The Web retailer's “Login and Pay with Amazon” offering allows people to pay for products on participating sites using their Amazon username and password, sidestepping the hassle of entering address and credit card information over and over again across the Web. By reducing the friction associated with online payments, the move could help participating e-commerce sites and Amazon -- by acting as a middleman -- benefit from increased transactions.
“Login and Pay with Amazon enables companies to make millions of our customers their customers by inviting online shoppers with Amazon credentials to access their account information safely and securely with a single login,” said Tom Taylor, VP, Amazon Payments, in announcing the new service today at the Money 2020 conference.
Amazon Payments, launched in 2007, already allows people to make purchases on thousands of sites using their Amazon credentials. It also more recently added a service for people to log into other sites with their Amazon information.

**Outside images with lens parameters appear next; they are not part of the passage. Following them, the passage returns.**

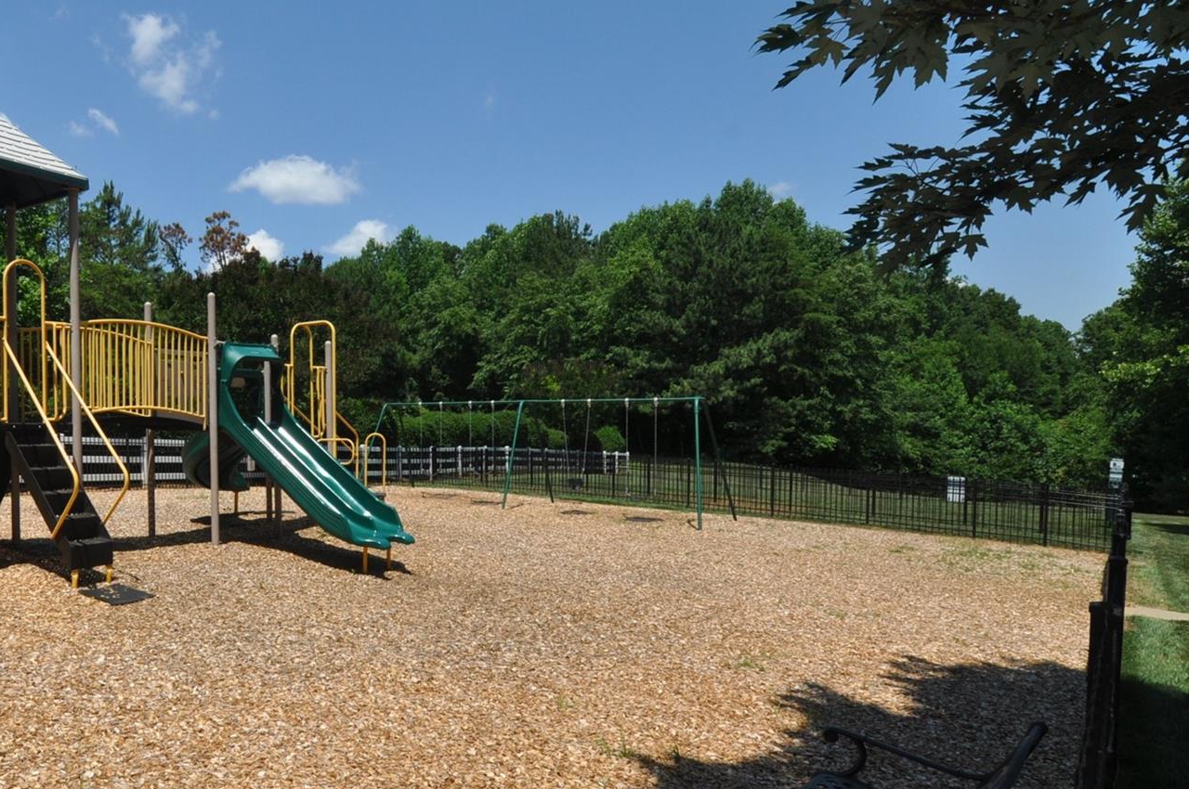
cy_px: 409
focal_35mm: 24
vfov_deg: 53.0
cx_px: 263
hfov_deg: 67.8
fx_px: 792
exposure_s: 1/200
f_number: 13
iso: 200
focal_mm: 10
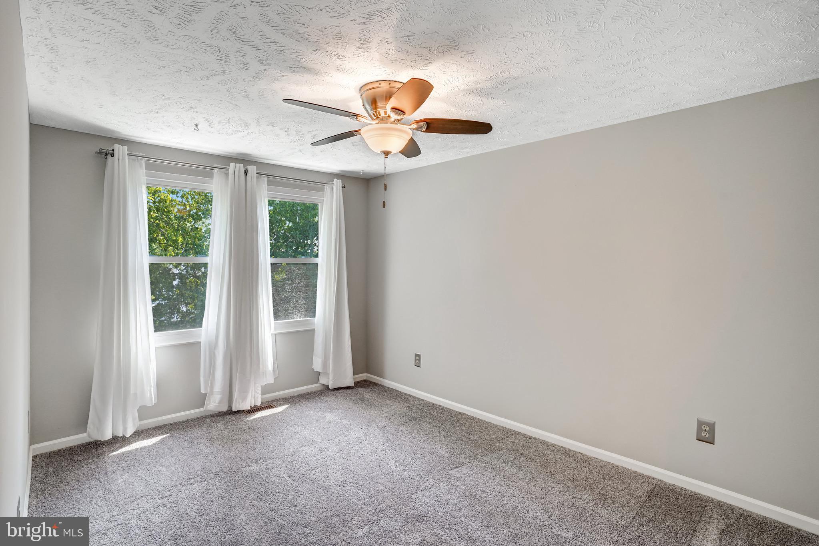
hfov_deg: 93.3
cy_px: 273
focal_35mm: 17
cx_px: 410
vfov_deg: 70.4
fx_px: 387
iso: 1250
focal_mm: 17
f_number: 8
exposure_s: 1/20
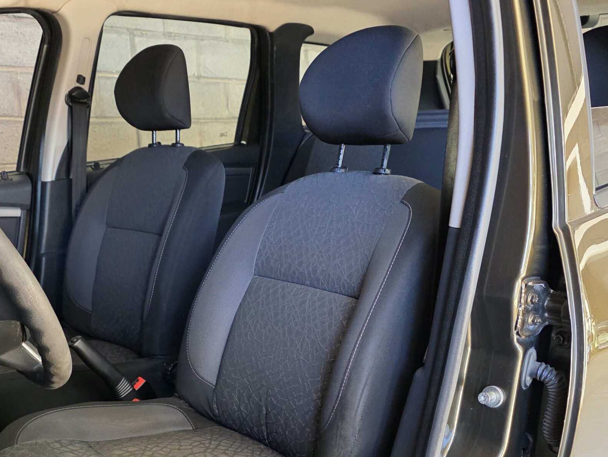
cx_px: 240
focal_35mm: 37
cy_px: 348
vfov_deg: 37.6
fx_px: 650
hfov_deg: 49.8
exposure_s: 1/100
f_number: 1.7
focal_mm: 6.3
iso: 400
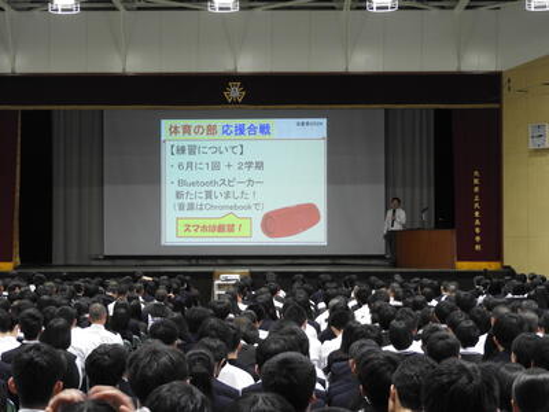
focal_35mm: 85
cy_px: 206
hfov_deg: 23.0
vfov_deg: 17.4
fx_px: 1348
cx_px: 274
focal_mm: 15.2
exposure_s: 1/20
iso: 400
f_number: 4.5
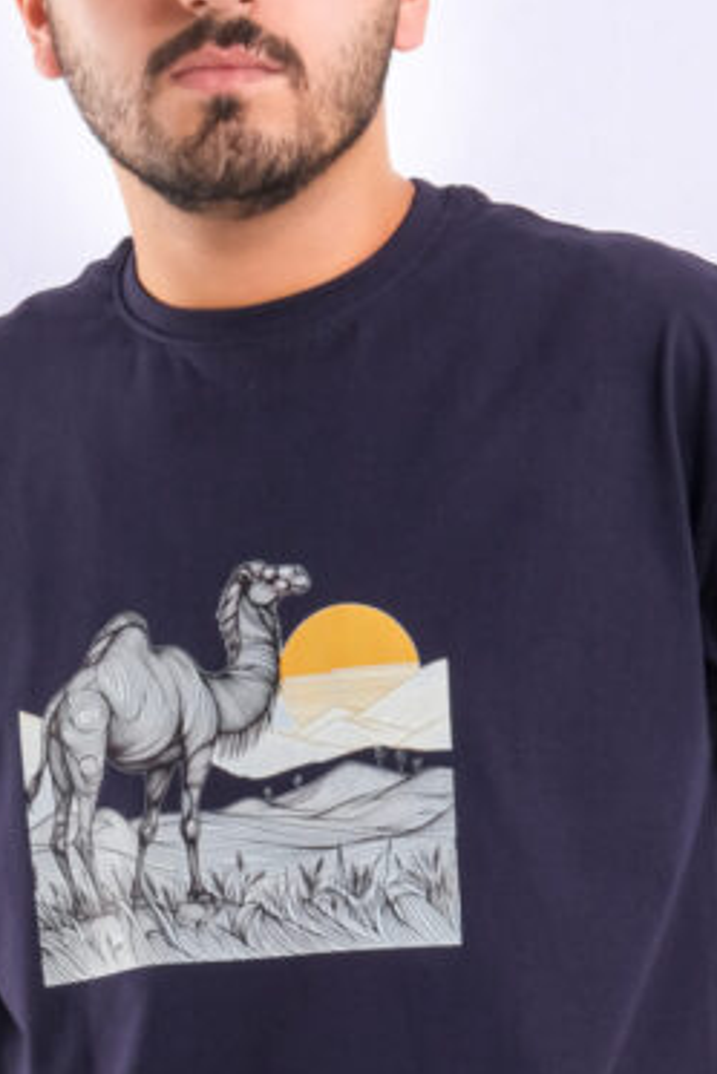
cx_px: 308
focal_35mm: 222
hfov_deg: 6.2
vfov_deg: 9.2
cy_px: 988
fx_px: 6626
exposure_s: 1/125
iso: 200
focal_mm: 46.3
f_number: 14
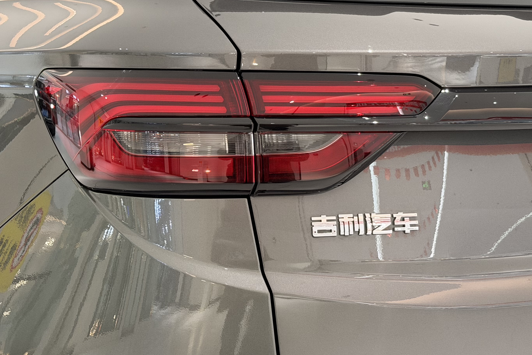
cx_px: 281
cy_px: 91
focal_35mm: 74
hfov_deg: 27.3
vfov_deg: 18.3
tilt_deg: -5.1
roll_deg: -0.6
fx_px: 1093
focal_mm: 6.76
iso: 250
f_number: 1.78
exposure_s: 1/48
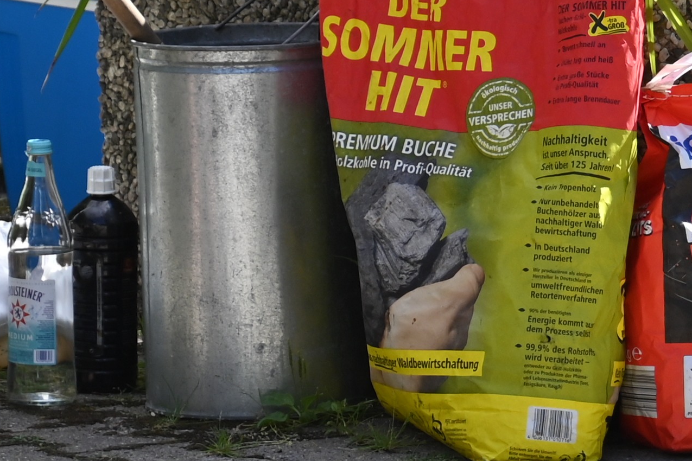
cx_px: -914
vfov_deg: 2.7
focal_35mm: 497
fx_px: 9553
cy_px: -598
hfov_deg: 4.1
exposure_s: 1/250
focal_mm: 105
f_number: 6.3
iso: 160
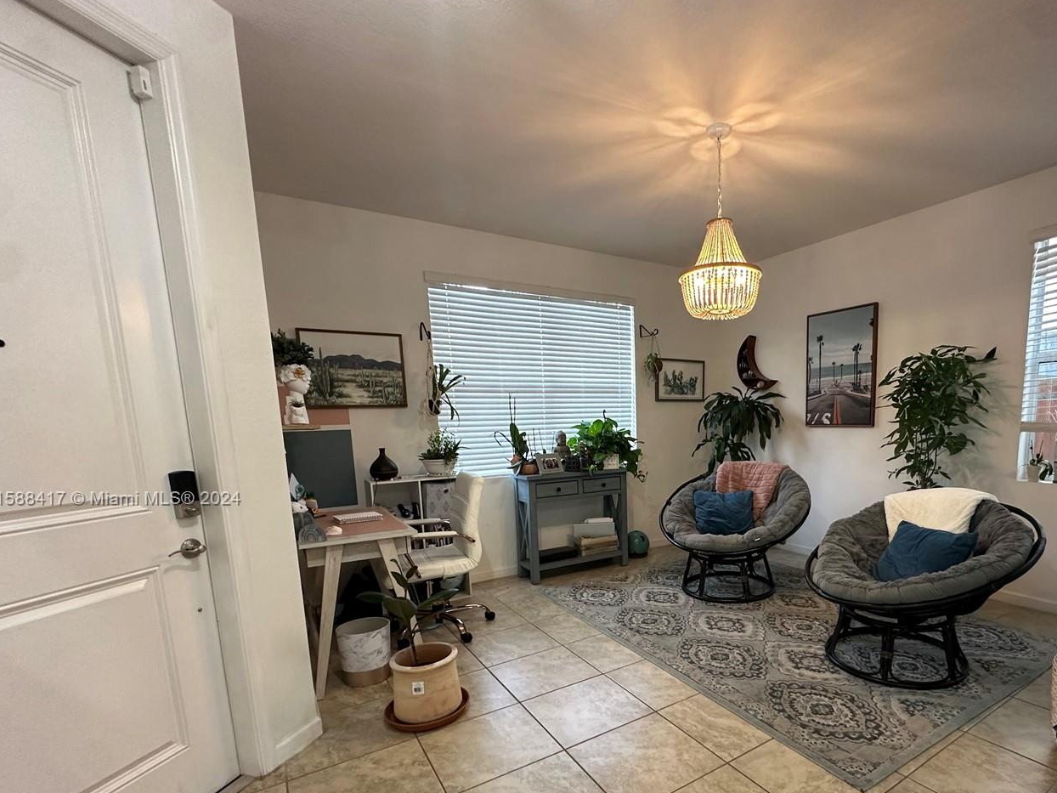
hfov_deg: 86.3
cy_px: 500
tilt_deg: -8.1
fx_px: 550
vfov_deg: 70.3
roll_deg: +1.5
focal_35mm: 18
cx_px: 648
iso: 320
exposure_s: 1/60
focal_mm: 2.22
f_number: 2.2
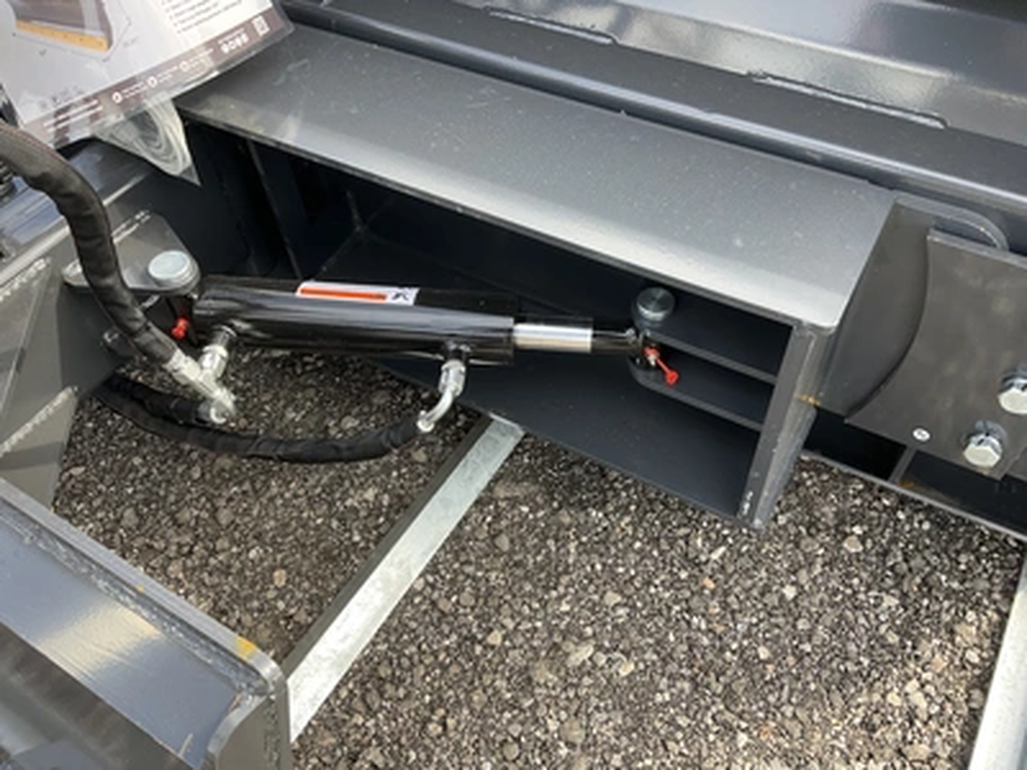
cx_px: 514
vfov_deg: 48.2
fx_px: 860
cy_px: 385
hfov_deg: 61.7
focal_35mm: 29
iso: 25
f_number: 1.8
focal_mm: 3
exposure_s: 1/122
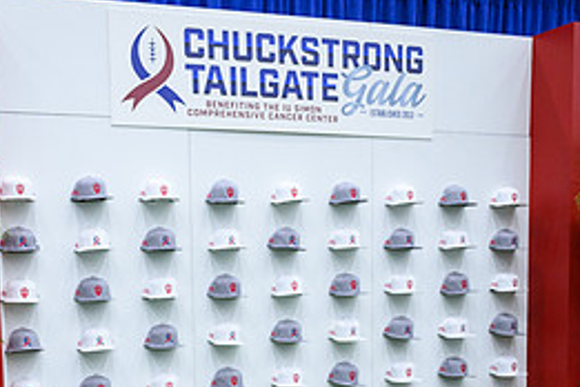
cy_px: 464
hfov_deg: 30.2
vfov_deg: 19.7
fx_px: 1047
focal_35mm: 65
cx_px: 112
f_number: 2.8
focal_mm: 25.5
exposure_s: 1/200
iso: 1250
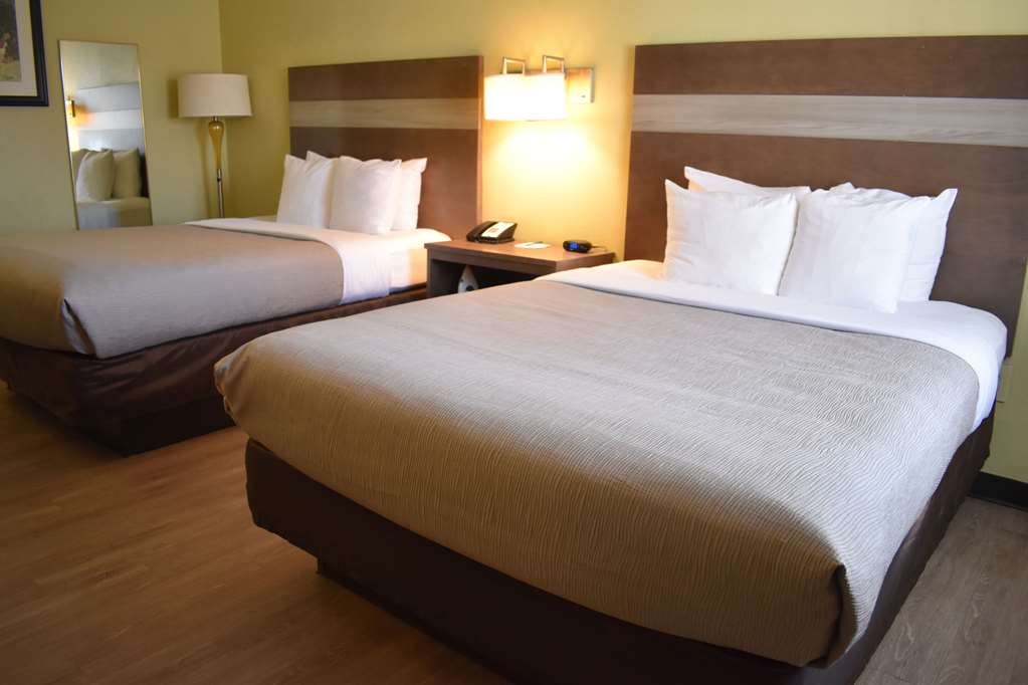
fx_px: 771
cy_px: 342
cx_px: 514
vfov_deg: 47.9
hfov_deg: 67.4
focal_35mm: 27
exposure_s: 1/60
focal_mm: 18
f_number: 3.5
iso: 1100
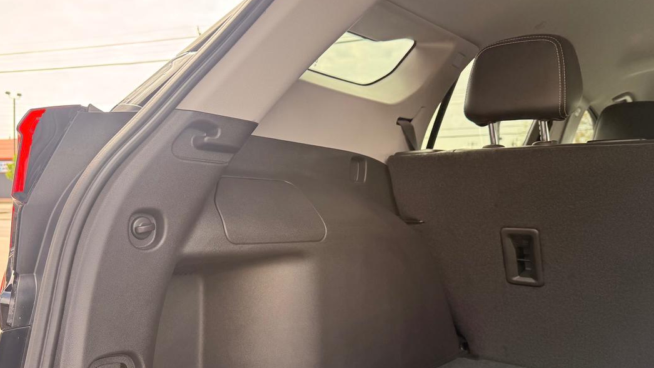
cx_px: 303
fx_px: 555
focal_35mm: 32
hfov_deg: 61.0
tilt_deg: -2.6
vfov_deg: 36.5
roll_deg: +0.0
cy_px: 224
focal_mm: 6.76
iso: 100
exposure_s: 1/412
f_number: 1.78
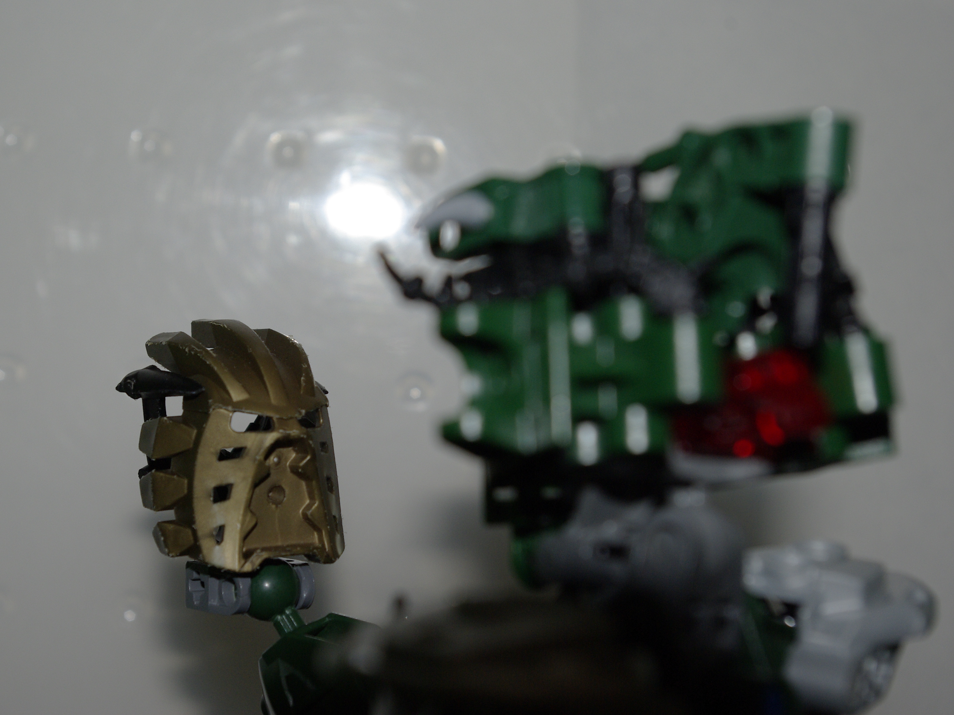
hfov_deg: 27.5
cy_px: 355
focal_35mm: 71
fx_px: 1944
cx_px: 417
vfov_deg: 20.9
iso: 400
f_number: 8
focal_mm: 43
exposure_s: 1/60
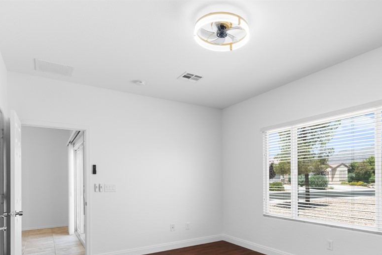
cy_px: 179
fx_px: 255
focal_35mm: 24
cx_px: 228
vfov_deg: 51.7
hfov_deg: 73.0
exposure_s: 1/30
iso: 400
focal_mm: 17
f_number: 8
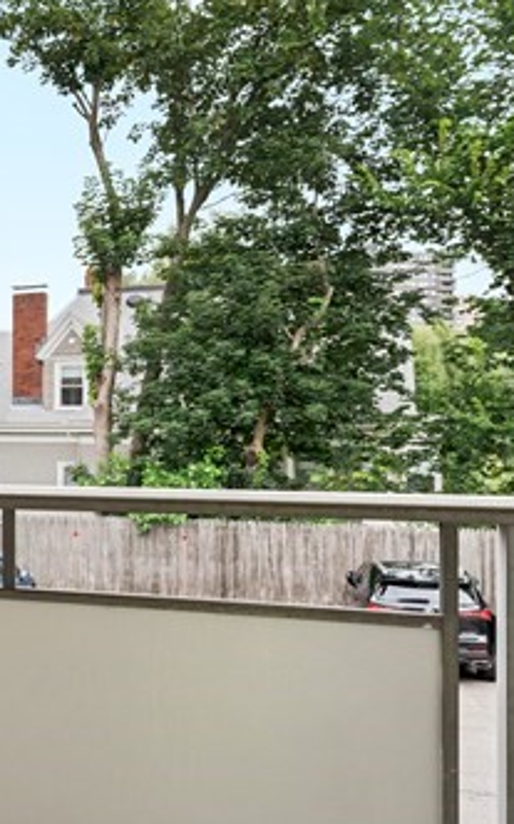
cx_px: -288
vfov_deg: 45.3
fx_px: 988
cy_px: 383
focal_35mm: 44
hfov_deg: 22.8
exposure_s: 1/250
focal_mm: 14
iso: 200
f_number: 5.6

But the new bundled service saves consumers from having to first set up accounts at third-party sites in order to use their Amazon ID to buy something. They simply hit a “Login with PayPal” button when accessing a site to have payment and shipping information to later appear at checkout to complete a purchase.
In the process, participating sites will be able to collect a shopper's name, email address, and postal code from Amazon when someone logs in, allowing businesses to market to them directly
While Amazon didn’t identify any third-party sites that have adopted “Login and Pay” yet, its announcement included a statement from in-flight Wi-Fi provider Gogo indicating it planned to add the service later this year. Amazon said the payment system is covered by its “A-to-Z Guarantee” that affords buyers the same protection they get when buying products on Amazon.com.
The new Amazon service takes aim at eBay unit PayPal, which has long offered a popular service that lets users buy products and services as well as transfer money online with their PayPal account information. eBay reported revenue for PayPal reached $1.6 billion in the second quarter, up 20% from a year ago.
Amazon also wants to contend with PayPal on the burgeoning mobile front, promising its new payment service will work “seamlessly” across the desktop, tablets and mobile phones. On mobile devices, anything that can streamline the buying process is especially welcome to merchants because of the user challenges presented by smaller screen sizes.